─── Given records

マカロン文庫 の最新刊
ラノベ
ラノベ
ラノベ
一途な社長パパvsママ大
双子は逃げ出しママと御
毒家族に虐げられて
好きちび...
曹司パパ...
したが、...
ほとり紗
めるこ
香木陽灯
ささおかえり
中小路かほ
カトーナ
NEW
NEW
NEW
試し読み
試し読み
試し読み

──────

Exercise prompt →
Restate each record word for word.

Task output →
マカロン文庫 の最新刊
ラノベ
ラノベ
ラノベ
一途な社長パパvsママ大
双子は逃げ出しママと御
毒家族に虐げられて
好きちび...
曹司パパ...
したが、...
ほとり紗
めるこ
香木陽灯
ささおかえり
中小路かほ
カトーナ
NEW
NEW
NEW
試し読み
試し読み
試し読み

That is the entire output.